Dataset Splits	Yes	We evaluated the uncertainty methods using a train, validation, test split of 40%, 30%, and 30%, respectively. ...For training DEUP, the CIFAR-10 training set is divided into 5 folds, with each fold containing 8 unique classes.
Hardware Specification	Yes	One complete training run for the DEUP-DQN with 5 seeds experiments takes about 0.04-0.05 GPU days on a V100 GPU. In total RL experiments took about 0.15 GPU days on an Nvidia V100 GPU. ...One complete training run for DEUP takes about 1.5-2 GPU days on a V100 GPU. In total these set of experiments took about 31 GPU days on an Nvidia V100 GPU.
Software Dependencies	No	The paper mentions several software components like Bo Torch (Balandat et al., 2020), Adam (Kingma & Ba, 2015), Masked Autoregressive Flows (Papamakarios et al., 2017), and DUE (van Amersfoort et al., 2021). However, it does not specify concrete version numbers for these software components, which is required for a reproducible description of ancillary software.

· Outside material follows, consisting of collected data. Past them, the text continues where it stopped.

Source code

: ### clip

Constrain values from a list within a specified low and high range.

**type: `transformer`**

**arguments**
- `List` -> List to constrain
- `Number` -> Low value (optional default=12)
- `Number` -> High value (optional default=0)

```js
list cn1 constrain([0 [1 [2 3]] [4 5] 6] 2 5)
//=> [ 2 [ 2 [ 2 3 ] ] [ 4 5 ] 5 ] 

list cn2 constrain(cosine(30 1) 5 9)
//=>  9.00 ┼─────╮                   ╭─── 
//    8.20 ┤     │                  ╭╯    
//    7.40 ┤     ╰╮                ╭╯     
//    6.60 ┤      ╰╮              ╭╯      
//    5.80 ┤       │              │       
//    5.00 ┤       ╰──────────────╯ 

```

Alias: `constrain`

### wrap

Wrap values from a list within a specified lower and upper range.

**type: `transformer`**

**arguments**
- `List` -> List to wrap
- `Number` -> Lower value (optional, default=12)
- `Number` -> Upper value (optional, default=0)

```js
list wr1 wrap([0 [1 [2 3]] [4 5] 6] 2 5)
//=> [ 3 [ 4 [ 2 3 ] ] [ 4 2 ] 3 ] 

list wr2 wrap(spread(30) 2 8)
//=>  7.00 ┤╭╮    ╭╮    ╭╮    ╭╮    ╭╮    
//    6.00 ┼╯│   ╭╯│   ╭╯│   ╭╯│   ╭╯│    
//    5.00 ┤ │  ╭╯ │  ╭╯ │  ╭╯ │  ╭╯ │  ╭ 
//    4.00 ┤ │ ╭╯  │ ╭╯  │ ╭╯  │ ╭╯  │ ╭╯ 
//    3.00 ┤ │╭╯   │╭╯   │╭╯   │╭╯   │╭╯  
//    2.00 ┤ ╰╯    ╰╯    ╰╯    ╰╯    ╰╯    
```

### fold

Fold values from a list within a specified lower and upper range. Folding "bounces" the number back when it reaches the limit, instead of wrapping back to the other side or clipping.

Experiment Setup	Yes	We used a 3-hidden layer neural network, with 128 neurons per layer and a ReLU activation function, with Adam (Kingma & Ba, 2015) and a learning rate of 10^-3 (and default values for the other hyperparameters) to train the main predictor for DEUP-EI... We used 3 networks for the Ensemble baseline, and a dropout probability of 0.3 for the Dropout baseline, with 100 test-time forward passes to compute uncertainty estimates. ...The hyperparameters are presented in Table 3 and Table 4. ... For all models, we train the main predictor for 75 and 125 epochs for Res Net-18 and Res Net-50 respectively. We use SGD with Momentum (set to 0.9), with a multi-step learning schedule with a decay of 0.2 at epochs [25, 50] and [45, 90] for Res Net-18 and Res Net-50 respectively.